- Born: January 16, 1912
- Origin: Canada
- Died: April 13, 2011 (aged 99)
- Occupation: Choir conductor

= Anne Campbell (conductor) =

Anne Adamson Campbell (January 16, 1912 - April 13, 2011) was a Canadian choir conductor.

== Early life ==
Campbell was born as Anne Adamson Cowie in Sutherland, Saskatchewan.

== Education ==
Campbell studied piano with Lyell Gustin and voice in Saskatoon. Campbell went on to study with Ernesto Vinci at the Banff School of Fine Arts and with Filmer Hubble.

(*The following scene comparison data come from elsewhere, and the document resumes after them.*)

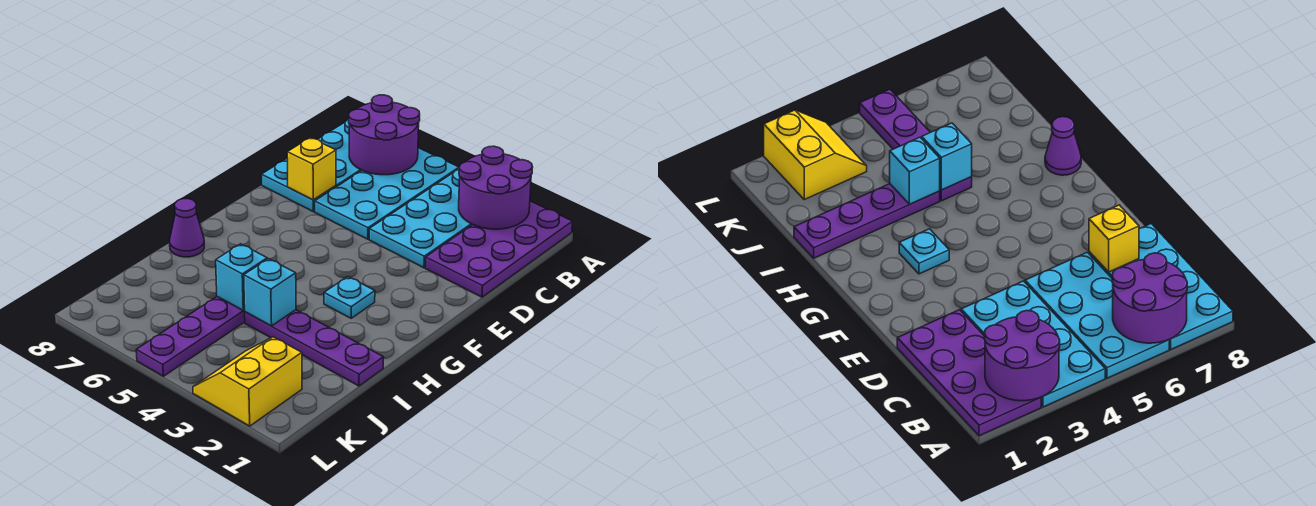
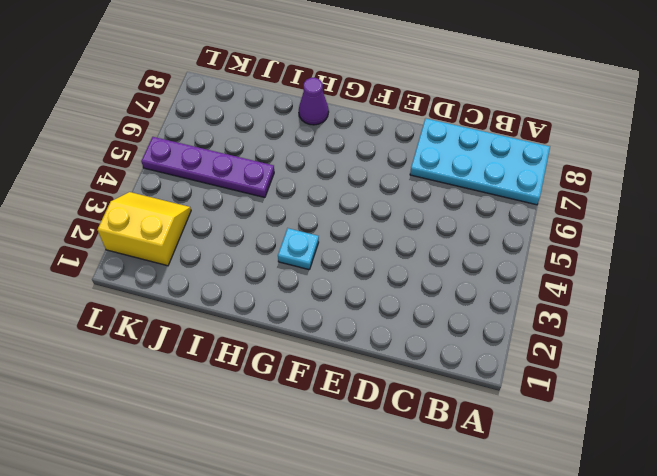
none -> purple plate A1:D2 level 1
none -> cyan plate A3:D4 level 1
none -> cyan plate A5:D6 level 1

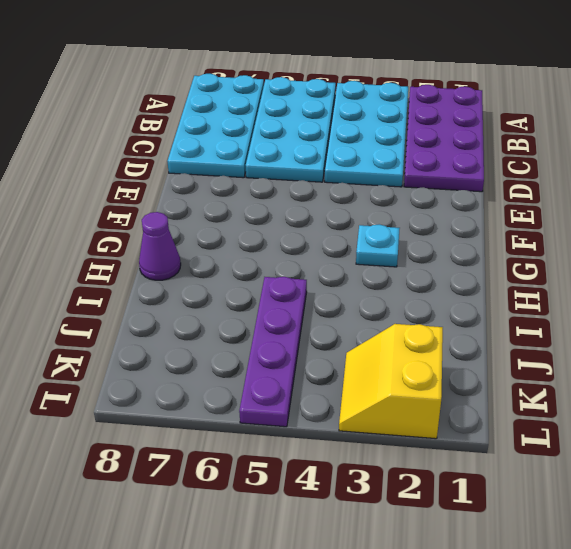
none -> purple plate I1:I4 level 1
none -> purple round brick A2:B3 level 2
none -> purple round brick A6:B7 level 2

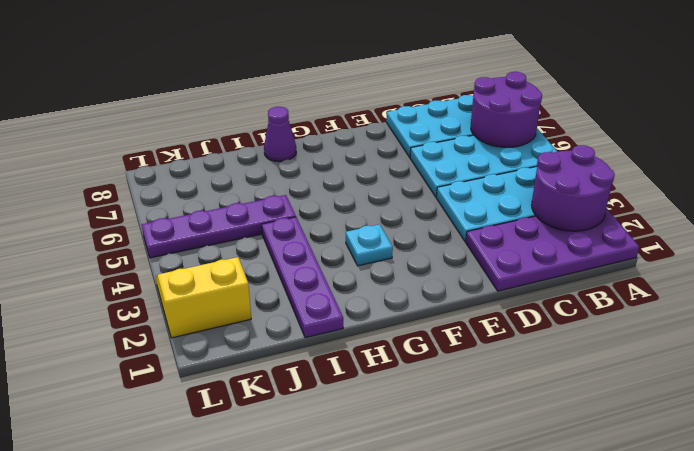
none -> yellow brick D7 level 2
none -> cyan brick I4 level 2
none -> cyan brick I5 level 2

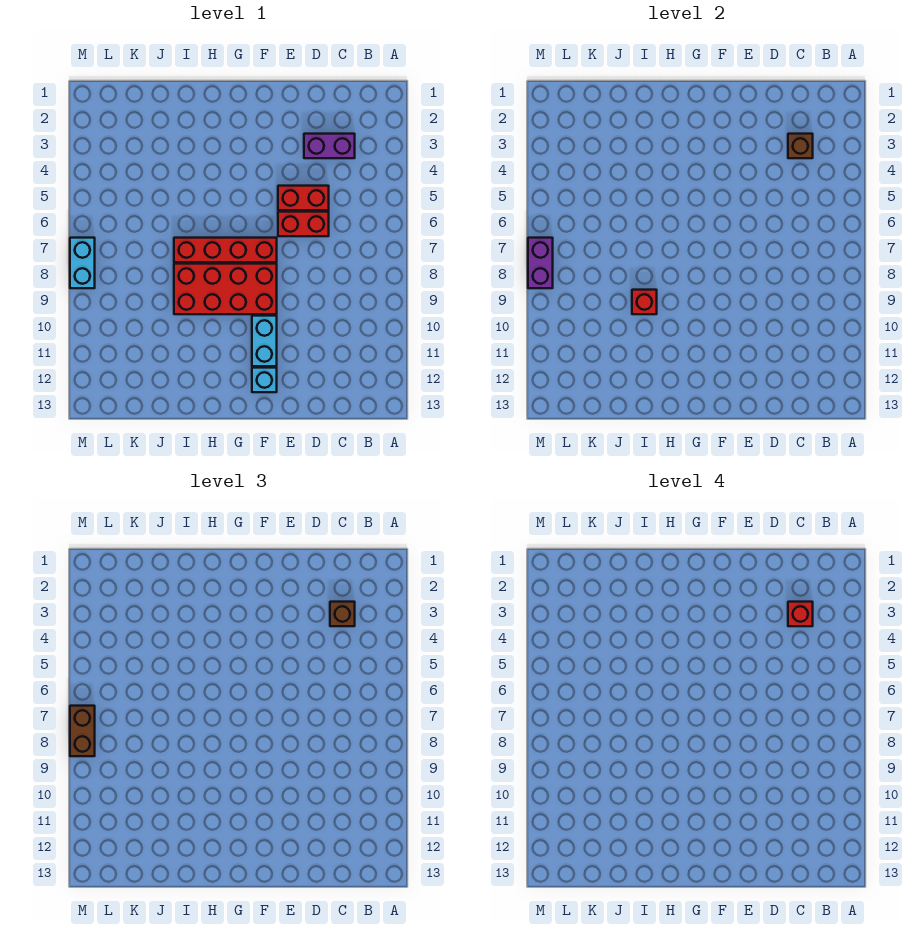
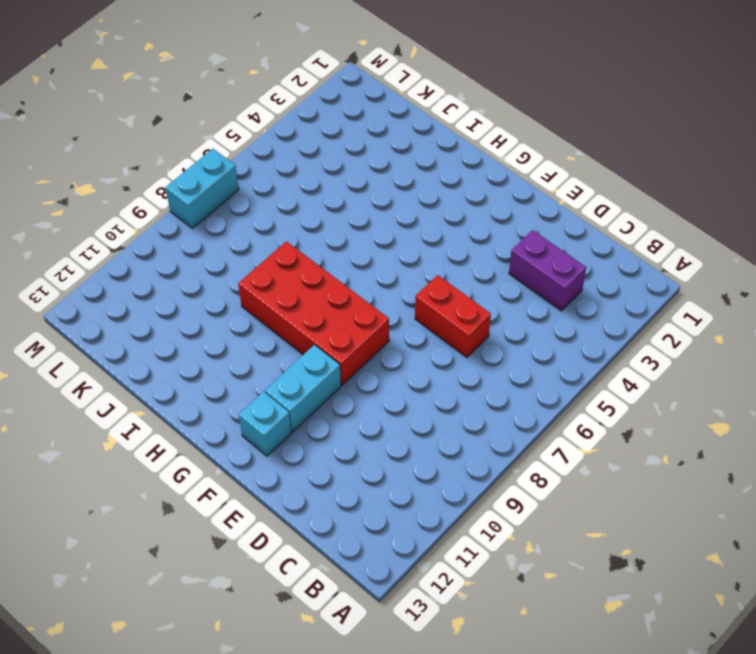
none -> red brick D5:E5 level 1
none -> red brick F7:I7 level 1
none -> brown brick C3 level 2

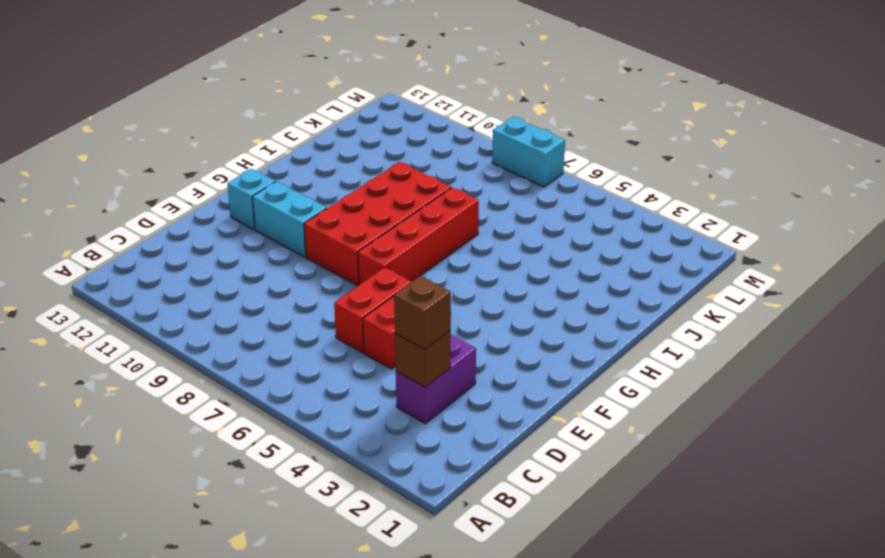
none -> red brick I9 level 2
none -> purple brick M7:M8 level 2
none -> brown brick M7:M8 level 3

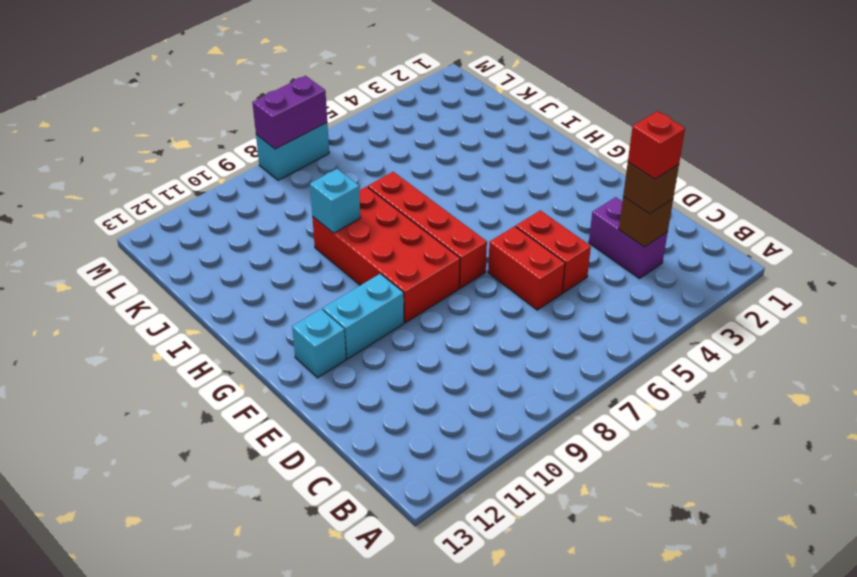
cyan brick I9 level 2 -> red brick I9 level 2
none -> brown brick M7:M8 level 3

She earned the designation of Associate of the Toronto Conservatory of Music (ATCM) for piano in 1930 and for voice in 1934. She received a Licentiate in Music (L. Mus.) in 1932.

== Career ==
In 1953, Campbell formed the Southminster Junior Girls Choir in Lethbridge; this was followed by the formation of the Teen Clefs in 1963, who won the George S. Mathieson Trophy in 1968 and the Anne Campbell Singers in 1968 who won the same trophy in 1970. The latter group performed at Expo 67 and Expo '70 and toured Europe, winning first prize at two international competitions. All three groups have produced a number of recordings.

In 1976, Campbell was named to the Order of Canada.

== Personal life ==
Campbell died in Cochrane, Alberta at the age of 99.